_GIVEN MATERIAL_
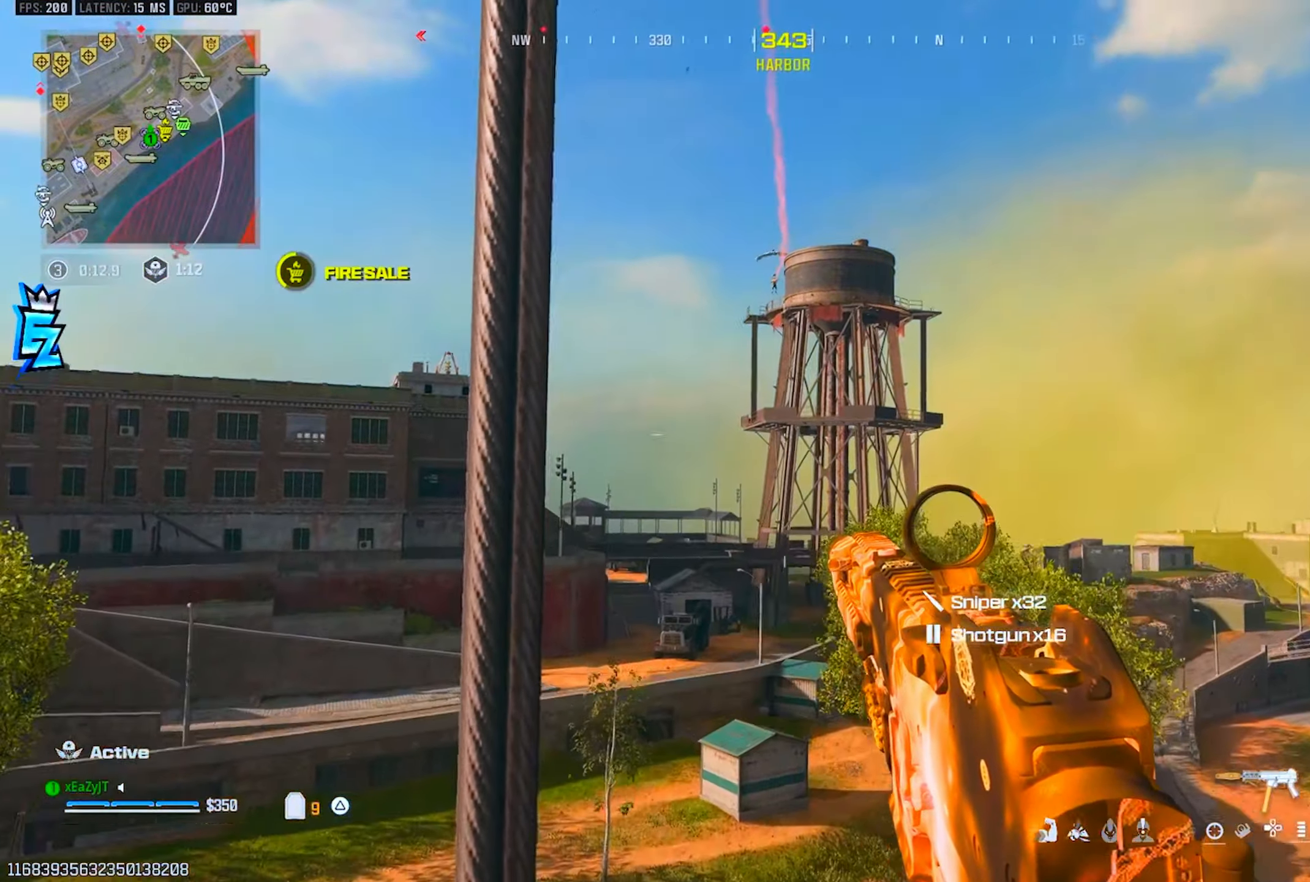
{"buttons": [], "left_stick": "up-left", "right_stick": "center", "events": [[50, "right_stick", "down-left"], [150, "right_stick", "center"], [334, "right_stick", "down-left"], [417, "left_stick", "up-left"], [484, "right_stick", "center"]]}
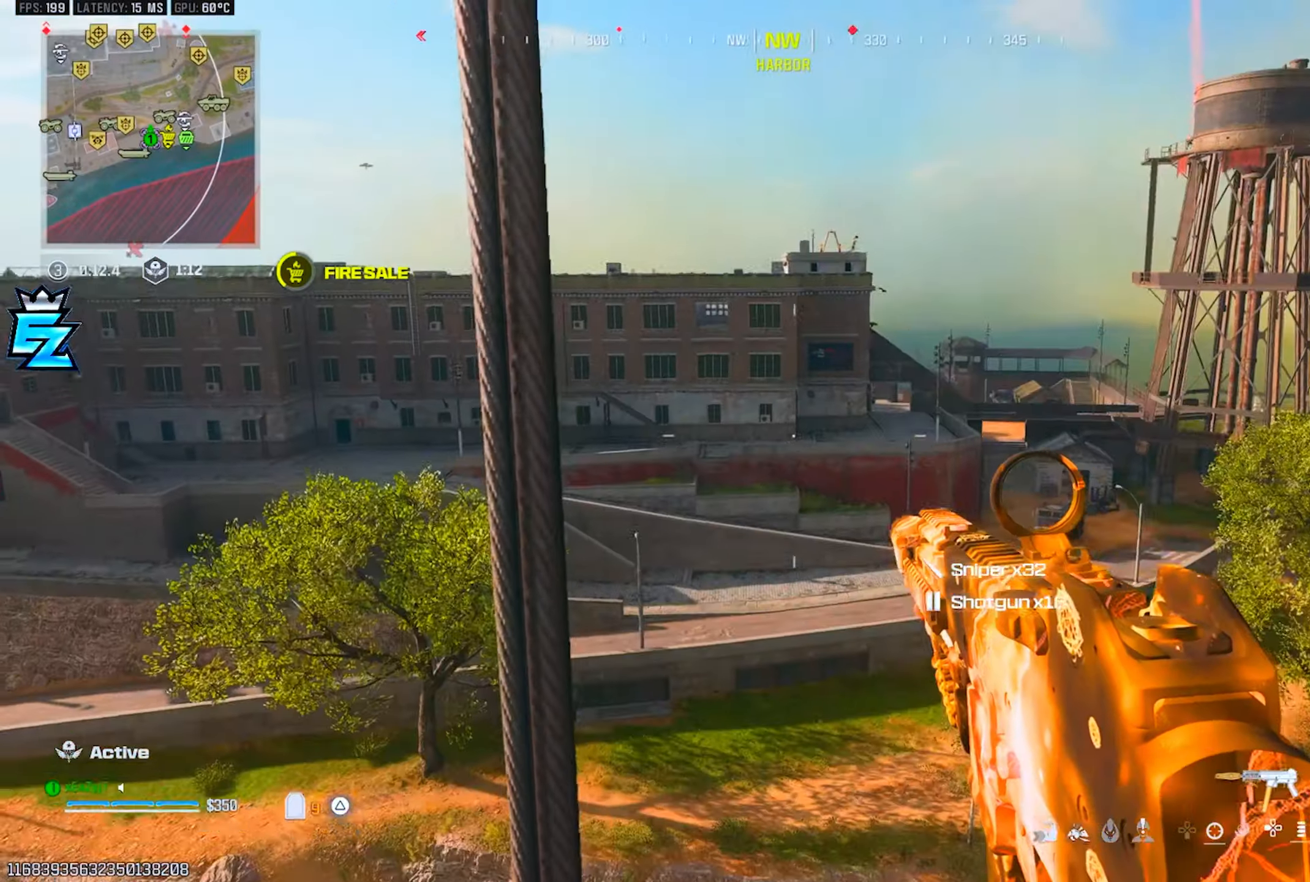
{"buttons": [], "left_stick": "up-left", "right_stick": "center", "events": []}
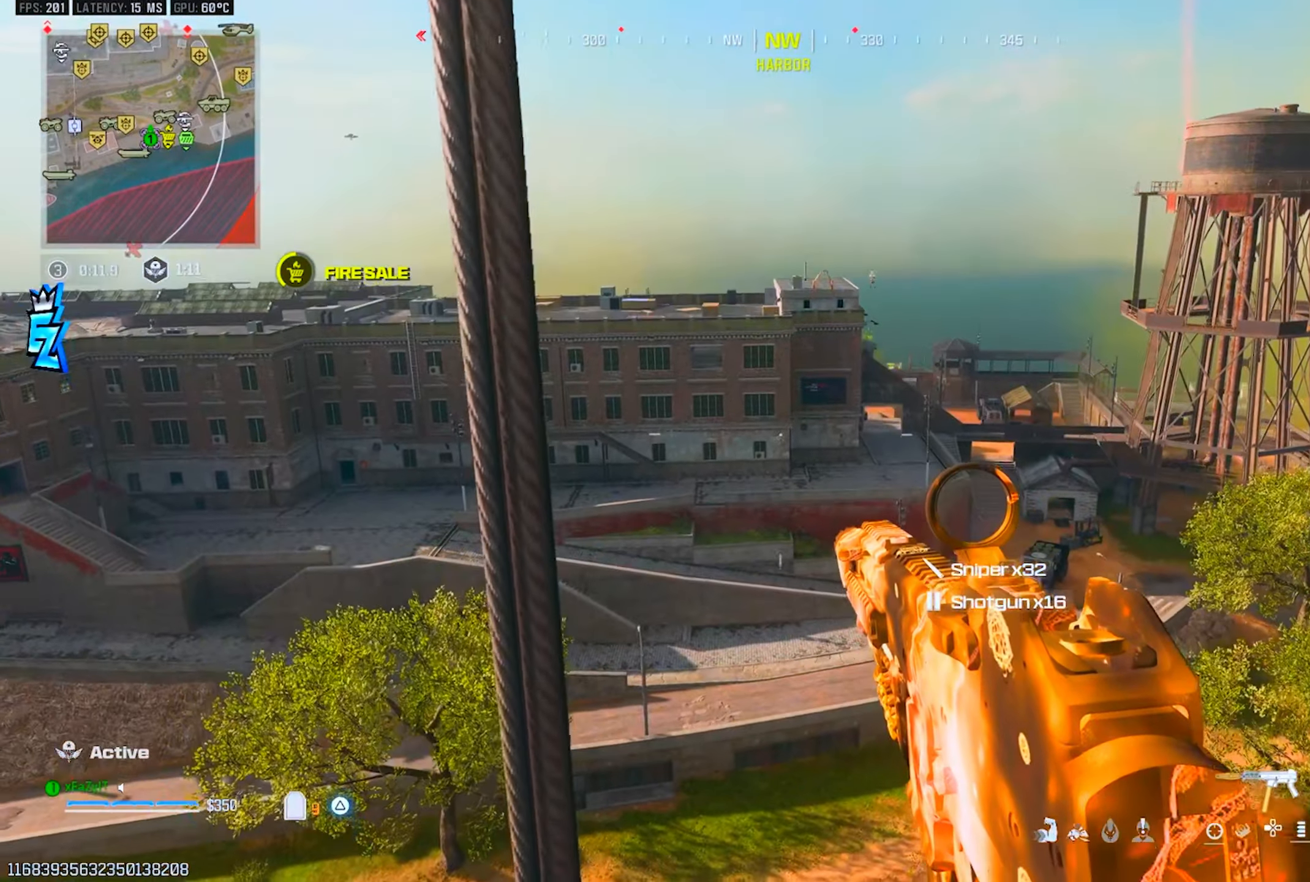
{"buttons": [], "left_stick": "up-left", "right_stick": "center", "events": []}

_WHAT IS REQUIRED_
Write out the material above exactly. Skip the pictures.

_EXERCISE SOLUTION_
{"buttons": [], "left_stick": "up-left", "right_stick": "center", "events": [[50, "right_stick", "down-left"], [150, "right_stick", "center"], [334, "right_stick", "down-left"], [417, "left_stick", "up-left"], [484, "right_stick", "center"]]}
{"buttons": [], "left_stick": "up-left", "right_stick": "center", "events": []}
{"buttons": [], "left_stick": "up-left", "right_stick": "center", "events": []}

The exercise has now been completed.